Several items were not properly defined in the Bill, including the term 'spyware' itself, she said.
She said Greig's Bill was based largely on two principles: requiring "the consent of the user and that the software does not conceal what its intentions are from the user". However, she said, "neither the principle of 'consent' nor 'conceal' are defined anywhere in the legislation."
She also said that "although the Australian Communications and Media Authority (ACMA) is included in the definitions it is not referred to anywhere else in the Bill".
The Bill outlines punishments of six months to two years imprisonment for breaches. However, the Minister's spokesperson claimed the document "does not contain any enforcement provisions".
Many of the requirements, she said, "may impose a large burden on the industry and consumers. The Bill also has massive expectations for the level of assumed consumer knowledge".

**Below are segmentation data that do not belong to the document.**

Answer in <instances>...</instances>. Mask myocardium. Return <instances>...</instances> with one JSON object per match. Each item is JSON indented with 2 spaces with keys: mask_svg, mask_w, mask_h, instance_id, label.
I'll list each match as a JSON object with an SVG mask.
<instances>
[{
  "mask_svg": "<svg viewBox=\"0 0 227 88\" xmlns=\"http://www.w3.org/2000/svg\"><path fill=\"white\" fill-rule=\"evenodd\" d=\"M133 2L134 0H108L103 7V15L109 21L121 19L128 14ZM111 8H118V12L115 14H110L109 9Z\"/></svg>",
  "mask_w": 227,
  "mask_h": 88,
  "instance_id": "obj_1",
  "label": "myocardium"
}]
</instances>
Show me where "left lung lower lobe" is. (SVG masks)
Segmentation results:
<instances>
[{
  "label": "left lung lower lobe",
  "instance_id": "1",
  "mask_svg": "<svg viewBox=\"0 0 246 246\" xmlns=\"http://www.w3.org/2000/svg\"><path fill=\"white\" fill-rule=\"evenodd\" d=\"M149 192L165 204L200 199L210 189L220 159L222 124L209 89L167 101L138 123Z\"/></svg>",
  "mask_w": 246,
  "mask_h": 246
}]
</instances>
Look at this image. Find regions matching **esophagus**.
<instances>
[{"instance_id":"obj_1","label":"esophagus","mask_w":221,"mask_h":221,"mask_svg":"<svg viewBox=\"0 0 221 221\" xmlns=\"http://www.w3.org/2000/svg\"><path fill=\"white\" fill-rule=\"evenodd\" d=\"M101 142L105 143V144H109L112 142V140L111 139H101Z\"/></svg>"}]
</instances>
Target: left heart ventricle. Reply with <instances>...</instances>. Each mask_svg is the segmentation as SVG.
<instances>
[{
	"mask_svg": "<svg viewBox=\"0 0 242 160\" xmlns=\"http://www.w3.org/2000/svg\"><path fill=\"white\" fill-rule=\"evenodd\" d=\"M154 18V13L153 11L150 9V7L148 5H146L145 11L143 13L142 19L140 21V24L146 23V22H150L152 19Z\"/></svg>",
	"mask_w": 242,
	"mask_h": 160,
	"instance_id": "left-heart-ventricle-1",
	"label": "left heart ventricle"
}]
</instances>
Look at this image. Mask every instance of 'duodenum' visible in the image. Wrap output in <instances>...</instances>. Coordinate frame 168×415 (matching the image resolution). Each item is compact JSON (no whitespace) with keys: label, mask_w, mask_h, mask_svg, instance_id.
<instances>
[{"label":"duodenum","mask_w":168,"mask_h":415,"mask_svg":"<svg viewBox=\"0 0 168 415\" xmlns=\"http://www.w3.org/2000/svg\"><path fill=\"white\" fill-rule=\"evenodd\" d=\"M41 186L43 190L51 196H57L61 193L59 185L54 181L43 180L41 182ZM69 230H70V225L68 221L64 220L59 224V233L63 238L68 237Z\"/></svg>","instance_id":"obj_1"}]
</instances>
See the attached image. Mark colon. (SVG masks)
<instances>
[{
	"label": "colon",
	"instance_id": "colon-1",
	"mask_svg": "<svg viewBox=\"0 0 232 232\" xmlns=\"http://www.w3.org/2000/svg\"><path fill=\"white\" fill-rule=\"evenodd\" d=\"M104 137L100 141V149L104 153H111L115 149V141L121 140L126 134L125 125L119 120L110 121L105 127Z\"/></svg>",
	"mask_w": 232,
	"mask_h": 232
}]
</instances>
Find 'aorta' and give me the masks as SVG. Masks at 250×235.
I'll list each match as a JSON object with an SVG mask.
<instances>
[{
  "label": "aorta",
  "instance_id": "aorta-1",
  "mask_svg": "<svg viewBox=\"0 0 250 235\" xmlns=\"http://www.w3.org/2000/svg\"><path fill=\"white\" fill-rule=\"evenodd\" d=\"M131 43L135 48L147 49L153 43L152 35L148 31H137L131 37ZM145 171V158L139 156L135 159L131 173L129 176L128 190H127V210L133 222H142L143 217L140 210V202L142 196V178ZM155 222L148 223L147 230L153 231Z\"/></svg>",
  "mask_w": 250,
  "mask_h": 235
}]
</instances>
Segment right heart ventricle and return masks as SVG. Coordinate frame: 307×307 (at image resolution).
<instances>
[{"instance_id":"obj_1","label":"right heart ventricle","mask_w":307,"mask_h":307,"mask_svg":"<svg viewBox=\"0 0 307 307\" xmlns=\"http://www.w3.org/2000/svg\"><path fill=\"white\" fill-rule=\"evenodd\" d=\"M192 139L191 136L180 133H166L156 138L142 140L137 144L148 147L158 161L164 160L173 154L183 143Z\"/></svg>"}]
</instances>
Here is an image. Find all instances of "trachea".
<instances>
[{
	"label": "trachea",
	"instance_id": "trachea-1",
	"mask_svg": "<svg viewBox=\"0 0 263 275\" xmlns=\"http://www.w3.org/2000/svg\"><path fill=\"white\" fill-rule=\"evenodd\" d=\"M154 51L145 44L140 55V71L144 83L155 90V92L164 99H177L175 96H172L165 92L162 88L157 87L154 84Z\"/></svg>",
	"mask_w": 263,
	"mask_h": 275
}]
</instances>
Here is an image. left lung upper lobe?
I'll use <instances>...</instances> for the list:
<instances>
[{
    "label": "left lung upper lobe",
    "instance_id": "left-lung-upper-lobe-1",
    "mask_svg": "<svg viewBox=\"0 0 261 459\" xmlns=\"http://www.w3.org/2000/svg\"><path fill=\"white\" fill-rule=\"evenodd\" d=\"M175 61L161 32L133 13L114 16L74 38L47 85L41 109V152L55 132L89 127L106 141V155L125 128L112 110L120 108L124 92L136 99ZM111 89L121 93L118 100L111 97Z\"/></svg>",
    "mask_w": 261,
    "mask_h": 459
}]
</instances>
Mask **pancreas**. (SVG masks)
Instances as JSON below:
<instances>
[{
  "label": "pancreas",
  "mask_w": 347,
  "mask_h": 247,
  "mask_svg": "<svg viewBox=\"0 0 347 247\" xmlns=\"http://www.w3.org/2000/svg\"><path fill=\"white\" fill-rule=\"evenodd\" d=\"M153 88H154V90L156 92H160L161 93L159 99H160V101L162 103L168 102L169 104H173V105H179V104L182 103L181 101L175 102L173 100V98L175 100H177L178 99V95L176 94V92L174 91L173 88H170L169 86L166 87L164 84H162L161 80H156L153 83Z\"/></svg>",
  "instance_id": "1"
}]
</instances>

The Spyware Bill specified that "no program or cookie or any other form of tracking device is to be installed on any computer without the user of that computer being given full and clear information as to the purpose of that computer or tracking device."
It also stated that "any such warning must include details of any effect the program will have on the computer and what, if any, data will be gathered, who will have access to that data and what use will be made of it."
"After the user has been given all necessary information, the user will retain full control with the need for a separate authorisation before installation. Furthermore, once installed, each program or monitoring or tracking device must make it easy for the user to completely remove or uninstall it".
A spokesperson from IT shadow minister Stephen Conroy's office said he could not comment on the bill until he had inspected it in the next sitting of parliament.